Roma era una de mis películas mas esperadas este año. Los elogios que había escuchado en los circuitos de festivales me daban ganas de ver lo nuevo de su director. Después de Hijos de los Hombres y, sobre todo, Gravity, Cuarón se había caracterizado por realizar cintas donde la experiencia estética abarcaba los tres niveles aristotélicos de una forma casi inusitada en el mainstream. Esa senda parecía seguir con Roma, una cinta con el sello de «intimista» e «independiente» en el que mas allá de la elección del blanco y negro no parecía dar pie a un virtuosismo ni al juego narrativo en pro de la ilustración más o menos desvirtuada por la nostalgia de una crónica costumbrista de una época y momento determinado; por mucho de que un servicio de streaming de consumo masivo como es Netflix estuviera detrás de todo esto. Si, he dicho «parecía». Porque «Roma no es eso». Ni muchísimo menos. Es otra cosa. Es aún mejor.

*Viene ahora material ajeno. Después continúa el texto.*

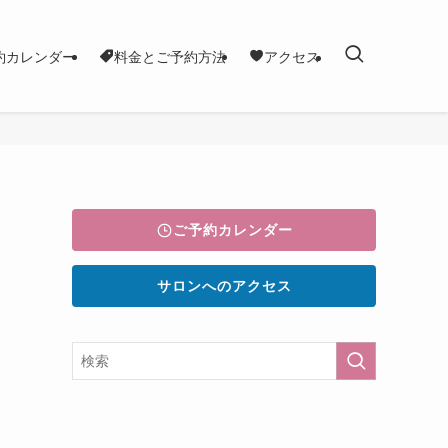
約カレンダー
料金とご予約方法
アクセス
ご予約カレンダー
サロンへのアクセス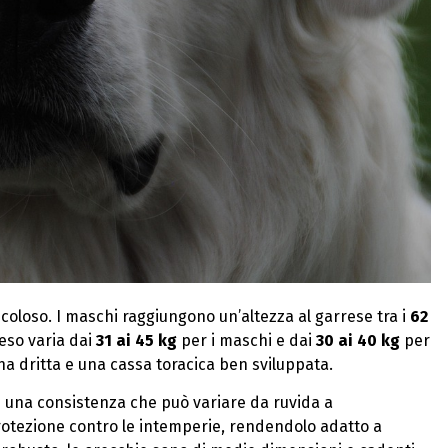
coloso. I maschi raggiungono un’altezza al garrese tra i
62
 peso varia dai
31 ai 45 kg
per i maschi e dai
30 ai 40 kg
per
a dritta e una cassa toracica ben sviluppata.
 una consistenza che può variare da ruvida a
rotezione contro le intemperie, rendendolo adatto a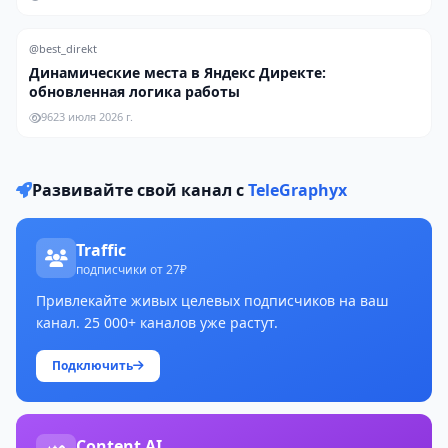
@best_direkt
Динамические места в Яндекс Директе:
обновленная логика работы
96
23 июля 2026 г.
Развивайте свой канал с
TeleGraphyx
Traffic
подписчики от 27₽
Привлекайте живых целевых подписчиков на ваш
канал. 25 000+ каналов уже растут.
Подключить
Content AI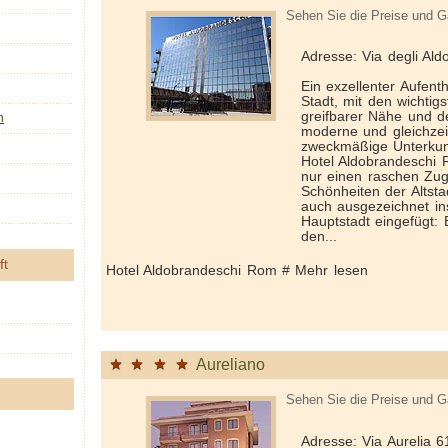
Sehen Sie die Preise und G
Adresse: Via degli Al
Ein exzellenter Aufent
Stadt, mit den wichtigs
greifbarer Nähe und de
n
moderne und gleichze
zweckmäßige Unterkunf
Hotel Aldobrandeschi 
nur einen raschen Zu
Schönheiten der Altsta
auch ausgezeichnet in
Hauptstadt eingefügt: 
den...
ft
Hotel Aldobrandeschi Rom # Mehr lesen
Aureliano
Sehen Sie die Preise und G
Adresse: Via Aurelia 6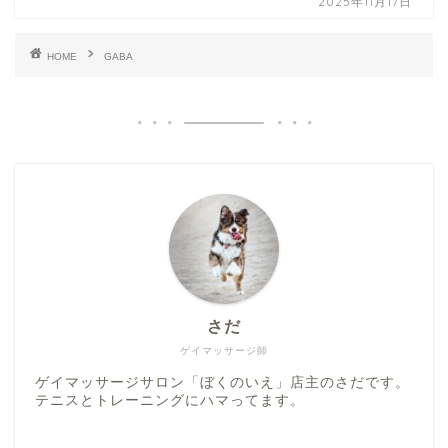
2025年11月17日
HOME
GABA
さだ
ゲイマッサージ師
ゲイマッサージサロン「ぼくのいえ」店主のさだです。
テニスとトレーニングにハマってます。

Para empezar, Roma es la historia del distrito mexicano dónde el propio Alfonso Cuarón creció. y de un núcleo familiar muy afín al que vivió en sus carnes el propio cineasta durante su infancia. Aunque, el centro de la historia no es un alter ego del propio cineasta, ni siquiera parece importarle esa cuestión mas allá de ciertas migas de pan durante el relato. La protagonista es Cleo, una limpiadora indígena de la región montañosa de la Mixteca que trabaja en el seno de una familia de clase media durante la década de los 70. Y es a través de ella que vemos el resto de historias, ya que ella es el centro de la historia en la que convergen el resto de personajes, en segundo plano. Es a partir de aquí cuando, a través de una dirección magistral, tanto en la dirección como en la fotografía y al compás del montaje (Cuarón se encarga de estas tres labores con sendas matrículas) descubrimos desde el detalle mas nimio de la casa, a todo su universo y a su vez con el barrio de Roma que funciona como un microcosmos de todo un país. Así pues los largos planos suspendidos, los travelling en continuo movimiento y la estilización de su imagen en un formato ultra-panorámico de 65 mm entre otros recursos formales cumplen la misión no solo de engrandecer un pasado (que en el fondo no es tal ya que es mas bien un recuerdo del mismo con sus luces y con sus sombras) si no detenerlo vivo en la batalla del mismo modo que un artista dibuja un lienzo y su pintura se vuelve eterna. Consciente de ello, la película opta por contar una historia de apariencia sencilla pero de subtexto poliédrico (que huye de todo maniqueísmo y articula un diálogo con el espectador totalmente ejemplar) que particularmente me pasó en un suspiro durante sus 135 minutos de duración.
Vista ahora, una vez pasado el primer visionado, tras sus risas, momentos de emoción e incluso de escalofrío, sigo teniendo muchas preguntas y creo que en el fondo las buenas películas son eso, preguntas bien formuladas en la que uno se sumerge una y otra vez para encontrar cosas nuevas. No en vano, la simbología del agua y, particularmente, el mar, es un elemento clave en la cinta. Para muestra un botón, la imagen del poster del film. Una imagen que fuera del contexto no dirá mucho al espectador que no haya visto aun en la cinta, mas allá de su belleza formal, pero vista esta película sutil y hermosa, seguro cobra un gran significado. Ésta es una imagen de esperanza de tradición cristiana, que Cuarón ha reinventado al transformar el epicentro de la misma y convertir la heroína anónima en la protagonista de esta cinta destinada a ser recordada. Porque Cuarón lo ha vuelta a hacer. Otra experiencia en tres dimensiones, sin gafas, otro canto a la vida, otra catarsis improbable en la era de las multipantallas donde reconstruir nuestro presente es clave al obtener la hoja de ruta, contemplando y dialogando con el recuerdo de nuestro pasado.